◆ What the exercise asks ◆
With the images left out, print all of the records below exactly.

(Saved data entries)
┄┄┄┄┄┄┄┄┄┄┄┄┄┄┄┄┄┄┄┄
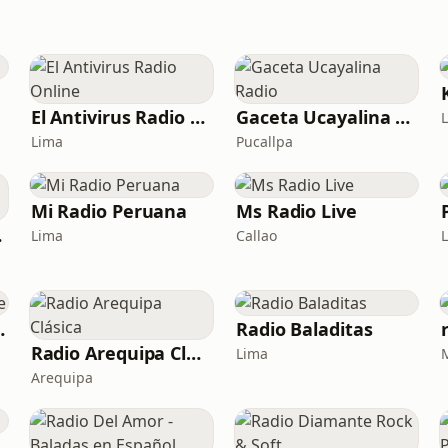
El Antivirus Radio Online
Gaceta Ucayalina Radio
Lima
Pucallpa
Mi Radio Peruana
Ms Radio Live
a "
Lima
Callao
r Cable
Radio Baladitas
Radio Arequipa Clásica
Lima
Arequipa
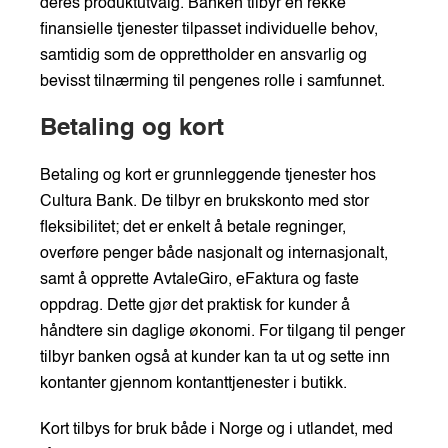
deres produktutvalg. Banken tilbyr en rekke
finansielle tjenester tilpasset individuelle behov,
samtidig som de opprettholder en ansvarlig og
bevisst tilnærming til pengenes rolle i samfunnet.
Betaling og kort
Betaling og kort er grunnleggende tjenester hos
Cultura Bank. De tilbyr en brukskonto med stor
fleksibilitet; det er enkelt å betale regninger,
overføre penger både nasjonalt og internasjonalt,
samt å opprette AvtaleGiro, eFaktura og faste
oppdrag. Dette gjør det praktisk for kunder å
håndtere sin daglige økonomi. For tilgang til penger
tilbyr banken også at kunder kan ta ut og sette inn
kontanter gjennom kontanttjenester i butikk.
Kort tilbys for bruk både i Norge og i utlandet, med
┄┄┄┄┄┄┄┄┄┄┄┄┄┄┄┄┄┄┄┄
◆ Result of this exercise ◆
El Antivirus Radio Online
Gaceta Ucayalina Radio
Lima
Pucallpa
Mi Radio Peruana
Ms Radio Live
a "
Lima
Callao
r Cable
Radio Baladitas
Radio Arequipa Clásica
Lima
Arequipa
deres produktutvalg. Banken tilbyr en rekke
finansielle tjenester tilpasset individuelle behov,
samtidig som de opprettholder en ansvarlig og
bevisst tilnærming til pengenes rolle i samfunnet.
Betaling og kort
Betaling og kort er grunnleggende tjenester hos
Cultura Bank. De tilbyr en brukskonto med stor
fleksibilitet; det er enkelt å betale regninger,
overføre penger både nasjonalt og internasjonalt,
samt å opprette AvtaleGiro, eFaktura og faste
oppdrag. Dette gjør det praktisk for kunder å
håndtere sin daglige økonomi. For tilgang til penger
tilbyr banken også at kunder kan ta ut og sette inn
kontanter gjennom kontanttjenester i butikk.
Kort tilbys for bruk både i Norge og i utlandet, med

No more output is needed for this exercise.